Optimization#

The optimization procedure in RegMMD follows a two-tier strategy: it uses exact analytical gradient methods when available, and falls back to a general-purpose stochastic gradient descent (SGD) method otherwise.

Exact methods vs. SGD#

Exact methods#

For certain combinations of statistical model and kernel, the MMD objective and its gradient can be computed in closed form, without resorting to Monte Carlo sampling. This has two key advantages:

No sampling variance: the gradient is deterministic, leading to more stable optimization.
Efficiency: direct computation avoids the cost of drawing and evaluating random samples at each step.

Each model class can optionally implement an _exact_fit() method. When called, the optimizer first tries this method. If it returns a result, that result is used directly. If it returns None (meaning the current model/kernel combination has no exact implementation), the optimizer falls back to SGD.

The decision logic in the estimator and regressor looks like this:

# 1. Try the exact method
res = model._exact_fit(X=X, ...)

# 2. Fall back to SGD if no exact method is available
if res is None:
    res = _sgd_estimation(X=X, ...)

SGD fallback#

The general SGD solver works with any model and kernel combination. It approximates the MMD gradient by sampling from the model at each iteration and uses the model.score() methods to calculate the gradients.

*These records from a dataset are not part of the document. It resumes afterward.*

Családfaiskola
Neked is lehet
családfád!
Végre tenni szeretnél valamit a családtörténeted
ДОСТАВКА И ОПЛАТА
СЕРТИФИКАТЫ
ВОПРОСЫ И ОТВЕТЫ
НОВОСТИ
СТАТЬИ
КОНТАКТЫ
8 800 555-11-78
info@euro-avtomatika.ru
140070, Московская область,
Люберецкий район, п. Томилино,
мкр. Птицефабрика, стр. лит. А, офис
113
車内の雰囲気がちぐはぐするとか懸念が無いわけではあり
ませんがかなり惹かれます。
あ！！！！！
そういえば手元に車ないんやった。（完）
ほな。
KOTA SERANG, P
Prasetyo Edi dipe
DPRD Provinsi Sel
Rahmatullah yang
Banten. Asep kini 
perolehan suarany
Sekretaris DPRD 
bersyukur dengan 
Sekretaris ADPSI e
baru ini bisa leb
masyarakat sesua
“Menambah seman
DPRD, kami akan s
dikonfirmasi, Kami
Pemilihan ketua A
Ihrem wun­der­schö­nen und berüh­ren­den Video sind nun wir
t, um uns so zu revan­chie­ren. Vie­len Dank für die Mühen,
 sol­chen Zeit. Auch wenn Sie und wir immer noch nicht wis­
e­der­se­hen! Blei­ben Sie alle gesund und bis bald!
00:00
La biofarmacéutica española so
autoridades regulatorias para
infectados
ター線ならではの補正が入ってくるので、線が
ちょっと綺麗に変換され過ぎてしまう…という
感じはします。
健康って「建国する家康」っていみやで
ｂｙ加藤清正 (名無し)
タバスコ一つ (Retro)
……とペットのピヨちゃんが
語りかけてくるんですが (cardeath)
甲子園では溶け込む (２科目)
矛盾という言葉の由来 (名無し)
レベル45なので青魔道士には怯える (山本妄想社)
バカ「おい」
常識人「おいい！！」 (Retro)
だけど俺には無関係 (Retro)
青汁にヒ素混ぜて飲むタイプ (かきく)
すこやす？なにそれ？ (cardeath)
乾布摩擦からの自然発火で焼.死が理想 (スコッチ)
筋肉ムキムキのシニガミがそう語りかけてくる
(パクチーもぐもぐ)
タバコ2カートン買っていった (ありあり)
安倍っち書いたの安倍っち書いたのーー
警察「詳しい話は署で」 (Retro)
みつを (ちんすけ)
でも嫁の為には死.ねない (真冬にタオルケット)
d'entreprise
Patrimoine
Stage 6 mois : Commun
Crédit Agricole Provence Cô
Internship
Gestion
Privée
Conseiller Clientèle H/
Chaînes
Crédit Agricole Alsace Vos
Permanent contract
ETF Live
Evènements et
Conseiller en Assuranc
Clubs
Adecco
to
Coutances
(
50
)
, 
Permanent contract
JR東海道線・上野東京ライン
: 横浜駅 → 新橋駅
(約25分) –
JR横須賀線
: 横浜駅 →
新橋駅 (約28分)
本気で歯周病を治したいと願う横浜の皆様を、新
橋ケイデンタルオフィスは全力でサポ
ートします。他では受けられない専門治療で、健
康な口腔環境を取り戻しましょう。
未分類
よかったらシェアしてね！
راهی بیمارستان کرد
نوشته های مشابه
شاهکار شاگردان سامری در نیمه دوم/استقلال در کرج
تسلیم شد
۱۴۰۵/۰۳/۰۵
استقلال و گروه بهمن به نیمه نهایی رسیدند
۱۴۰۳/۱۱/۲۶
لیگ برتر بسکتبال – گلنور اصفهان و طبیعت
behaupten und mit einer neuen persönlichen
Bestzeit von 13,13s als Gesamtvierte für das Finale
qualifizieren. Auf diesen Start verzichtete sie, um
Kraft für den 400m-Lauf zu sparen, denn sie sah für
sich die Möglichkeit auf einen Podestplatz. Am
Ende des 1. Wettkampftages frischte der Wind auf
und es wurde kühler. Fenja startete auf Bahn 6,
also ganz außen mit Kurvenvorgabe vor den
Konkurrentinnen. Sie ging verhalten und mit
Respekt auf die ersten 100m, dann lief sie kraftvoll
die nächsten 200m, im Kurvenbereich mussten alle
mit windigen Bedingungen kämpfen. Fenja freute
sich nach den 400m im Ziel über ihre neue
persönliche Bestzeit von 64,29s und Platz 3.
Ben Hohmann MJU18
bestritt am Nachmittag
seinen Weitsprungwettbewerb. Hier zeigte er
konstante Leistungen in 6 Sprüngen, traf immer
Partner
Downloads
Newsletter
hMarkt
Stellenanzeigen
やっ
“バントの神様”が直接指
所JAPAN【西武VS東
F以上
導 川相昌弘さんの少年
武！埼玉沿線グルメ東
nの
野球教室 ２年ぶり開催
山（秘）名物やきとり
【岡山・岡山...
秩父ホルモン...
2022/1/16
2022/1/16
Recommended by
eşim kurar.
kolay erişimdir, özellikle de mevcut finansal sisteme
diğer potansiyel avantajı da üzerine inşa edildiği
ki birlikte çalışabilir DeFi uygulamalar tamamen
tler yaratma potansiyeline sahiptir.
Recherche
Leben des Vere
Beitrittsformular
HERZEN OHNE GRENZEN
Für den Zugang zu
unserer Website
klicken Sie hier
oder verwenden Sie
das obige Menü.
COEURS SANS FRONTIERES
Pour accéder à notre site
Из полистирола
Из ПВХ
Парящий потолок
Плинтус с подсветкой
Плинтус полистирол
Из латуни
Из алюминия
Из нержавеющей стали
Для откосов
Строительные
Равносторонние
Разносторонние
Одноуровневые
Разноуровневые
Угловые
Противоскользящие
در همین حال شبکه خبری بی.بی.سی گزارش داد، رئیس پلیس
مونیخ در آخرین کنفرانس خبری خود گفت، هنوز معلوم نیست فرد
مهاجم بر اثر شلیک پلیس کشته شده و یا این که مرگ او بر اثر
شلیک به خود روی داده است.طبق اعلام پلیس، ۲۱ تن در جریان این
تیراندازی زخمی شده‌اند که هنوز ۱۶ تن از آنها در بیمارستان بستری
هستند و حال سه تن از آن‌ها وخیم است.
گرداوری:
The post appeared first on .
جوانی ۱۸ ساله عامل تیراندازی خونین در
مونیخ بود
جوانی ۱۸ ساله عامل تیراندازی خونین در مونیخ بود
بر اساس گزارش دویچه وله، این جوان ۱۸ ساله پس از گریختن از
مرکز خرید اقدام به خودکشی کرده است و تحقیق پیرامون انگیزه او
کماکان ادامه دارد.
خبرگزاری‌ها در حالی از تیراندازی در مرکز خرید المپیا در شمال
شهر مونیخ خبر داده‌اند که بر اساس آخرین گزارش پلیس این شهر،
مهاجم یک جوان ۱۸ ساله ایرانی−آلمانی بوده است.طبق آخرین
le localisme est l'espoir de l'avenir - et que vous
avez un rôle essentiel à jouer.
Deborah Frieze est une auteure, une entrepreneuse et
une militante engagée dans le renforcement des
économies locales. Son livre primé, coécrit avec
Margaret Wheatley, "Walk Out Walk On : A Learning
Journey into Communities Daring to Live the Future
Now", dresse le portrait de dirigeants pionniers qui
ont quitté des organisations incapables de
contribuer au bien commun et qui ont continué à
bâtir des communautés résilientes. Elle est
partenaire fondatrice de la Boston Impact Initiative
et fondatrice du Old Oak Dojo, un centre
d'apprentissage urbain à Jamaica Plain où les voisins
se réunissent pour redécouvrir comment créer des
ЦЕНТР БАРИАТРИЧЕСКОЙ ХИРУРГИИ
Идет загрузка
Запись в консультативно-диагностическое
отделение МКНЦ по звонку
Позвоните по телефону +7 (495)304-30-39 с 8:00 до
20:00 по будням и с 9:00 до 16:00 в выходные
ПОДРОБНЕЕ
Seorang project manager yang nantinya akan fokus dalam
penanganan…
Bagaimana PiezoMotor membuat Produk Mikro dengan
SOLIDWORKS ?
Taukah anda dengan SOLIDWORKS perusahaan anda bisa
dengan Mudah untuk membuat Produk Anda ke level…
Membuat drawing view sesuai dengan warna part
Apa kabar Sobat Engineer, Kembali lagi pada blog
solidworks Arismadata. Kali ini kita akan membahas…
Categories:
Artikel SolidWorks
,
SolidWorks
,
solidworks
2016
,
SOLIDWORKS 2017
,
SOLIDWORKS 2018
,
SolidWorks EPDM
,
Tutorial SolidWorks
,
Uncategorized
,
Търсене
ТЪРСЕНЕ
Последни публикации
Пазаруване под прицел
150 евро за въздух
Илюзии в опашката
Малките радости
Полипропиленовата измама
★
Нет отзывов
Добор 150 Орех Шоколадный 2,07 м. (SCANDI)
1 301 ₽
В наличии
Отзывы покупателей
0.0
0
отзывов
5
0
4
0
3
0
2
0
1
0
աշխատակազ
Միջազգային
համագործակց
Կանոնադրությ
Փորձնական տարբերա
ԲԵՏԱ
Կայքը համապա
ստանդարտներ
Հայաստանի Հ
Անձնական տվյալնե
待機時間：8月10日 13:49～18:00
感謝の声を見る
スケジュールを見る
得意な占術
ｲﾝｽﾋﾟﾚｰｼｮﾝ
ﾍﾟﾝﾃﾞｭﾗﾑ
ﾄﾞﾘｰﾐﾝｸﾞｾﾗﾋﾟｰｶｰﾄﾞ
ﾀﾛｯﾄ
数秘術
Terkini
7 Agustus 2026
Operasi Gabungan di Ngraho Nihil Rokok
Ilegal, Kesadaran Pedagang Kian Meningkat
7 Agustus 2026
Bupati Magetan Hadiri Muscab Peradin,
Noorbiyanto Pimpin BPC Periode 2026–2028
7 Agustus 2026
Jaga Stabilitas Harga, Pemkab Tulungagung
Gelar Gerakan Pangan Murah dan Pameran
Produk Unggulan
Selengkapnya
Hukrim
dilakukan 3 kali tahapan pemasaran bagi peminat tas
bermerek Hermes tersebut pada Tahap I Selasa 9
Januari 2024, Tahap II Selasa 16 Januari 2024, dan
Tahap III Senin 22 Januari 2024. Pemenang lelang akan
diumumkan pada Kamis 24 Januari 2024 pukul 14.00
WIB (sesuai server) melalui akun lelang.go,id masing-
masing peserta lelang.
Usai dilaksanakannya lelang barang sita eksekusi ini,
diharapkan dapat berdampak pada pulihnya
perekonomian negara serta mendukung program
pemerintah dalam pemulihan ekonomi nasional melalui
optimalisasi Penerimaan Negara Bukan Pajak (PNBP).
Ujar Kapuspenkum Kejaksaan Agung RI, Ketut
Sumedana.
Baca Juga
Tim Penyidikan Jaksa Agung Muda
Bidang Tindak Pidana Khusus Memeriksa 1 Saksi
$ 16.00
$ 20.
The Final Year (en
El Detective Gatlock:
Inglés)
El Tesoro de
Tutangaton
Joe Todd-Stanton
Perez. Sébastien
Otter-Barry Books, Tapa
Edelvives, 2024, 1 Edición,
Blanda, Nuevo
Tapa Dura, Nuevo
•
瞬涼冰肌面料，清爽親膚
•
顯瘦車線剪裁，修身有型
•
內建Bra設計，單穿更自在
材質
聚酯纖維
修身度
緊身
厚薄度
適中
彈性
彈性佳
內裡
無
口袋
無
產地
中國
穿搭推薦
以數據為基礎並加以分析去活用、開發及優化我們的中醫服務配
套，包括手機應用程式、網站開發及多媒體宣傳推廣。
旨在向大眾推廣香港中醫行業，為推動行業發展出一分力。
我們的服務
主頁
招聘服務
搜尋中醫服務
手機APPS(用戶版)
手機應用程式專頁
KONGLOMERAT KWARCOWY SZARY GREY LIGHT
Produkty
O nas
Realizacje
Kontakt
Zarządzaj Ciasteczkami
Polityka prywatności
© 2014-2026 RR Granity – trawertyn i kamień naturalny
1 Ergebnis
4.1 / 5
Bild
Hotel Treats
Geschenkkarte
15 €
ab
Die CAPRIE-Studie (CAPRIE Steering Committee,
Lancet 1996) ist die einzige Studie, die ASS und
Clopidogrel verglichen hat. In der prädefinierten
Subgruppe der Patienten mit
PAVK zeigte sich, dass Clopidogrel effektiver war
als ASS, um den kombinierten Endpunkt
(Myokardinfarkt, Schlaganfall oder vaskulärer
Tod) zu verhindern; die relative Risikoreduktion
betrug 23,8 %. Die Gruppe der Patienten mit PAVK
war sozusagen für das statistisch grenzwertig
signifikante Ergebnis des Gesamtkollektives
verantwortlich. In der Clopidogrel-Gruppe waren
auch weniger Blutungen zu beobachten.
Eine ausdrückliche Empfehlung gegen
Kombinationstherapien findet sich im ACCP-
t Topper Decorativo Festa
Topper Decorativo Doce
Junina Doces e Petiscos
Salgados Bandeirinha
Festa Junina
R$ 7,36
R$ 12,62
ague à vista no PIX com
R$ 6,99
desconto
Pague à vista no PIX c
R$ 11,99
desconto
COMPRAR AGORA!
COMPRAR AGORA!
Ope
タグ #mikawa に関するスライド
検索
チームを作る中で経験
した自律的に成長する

For the regression setting, two SGD variants are available, as described in section 3.2 of Universal robust regression via maximum mean discrepancy:

Tilde estimator (_sgd_tilde_regression): uses only a kernel on \(Y\). This is selected when no covariate kernel is specified (bandwidth_X = 0).
Hat estimator (_sgd_hat_regression): uses a product kernel on \((X, Y)\). This is selected when a covariate kernel is specified (bandwidth_X > 0).

Available exact methods#

The table below summarises which model/kernel combinations currently have exact methods implemented.

Estimation#

Model	Kernel	Method
`GaussianLoc`	Gaussian	Exact gradient descent

All other estimation models (GaussianScale, Gaussian, Beta, Poisson, Gamma, etc.) use the general SGD solver.

Regression#

Model	Kernel	Estimator	Method
`LinearGaussianLoc`	Gaussian	Tilde	Exact GD with backtracking line search
`LinearGaussian`	Gaussian	Tilde	Exact GD with backtracking line search
`Logistic`	Any	Tilde	Exact GD with backtracking line search
`Logistic`	Any	Hat	Exact gradients of the expectations are used, but the diagonal and off-diagonal elements are still sub-sampled for efficiency considerations.

All other regression models (GammaRegressionLoc, PoissonRegressionLoc, etc.) use the general SGD solver.

Implementing a custom exact method#

To add an exact method for a new model, override the _exact_fit() method in your model class. The base class implementation returns None, which triggers the SGD fallback. Your override should:

Check whether the kernel and other settings are supported by your exact implementation.
If supported, run the optimization and return the result dictionary.
If not supported, return None to fall back to SGD.

class MyModel(BaseModel):
    def _exact_fit(self, X, par_v, par_c, solver, kernel, bandwidth):
        if kernel != "Gaussian":
            return None  # fall back to SGD

        # ... compute exact gradients and optimize ...
        return {"estimator": par_v_opt, "trajectory": trajectory}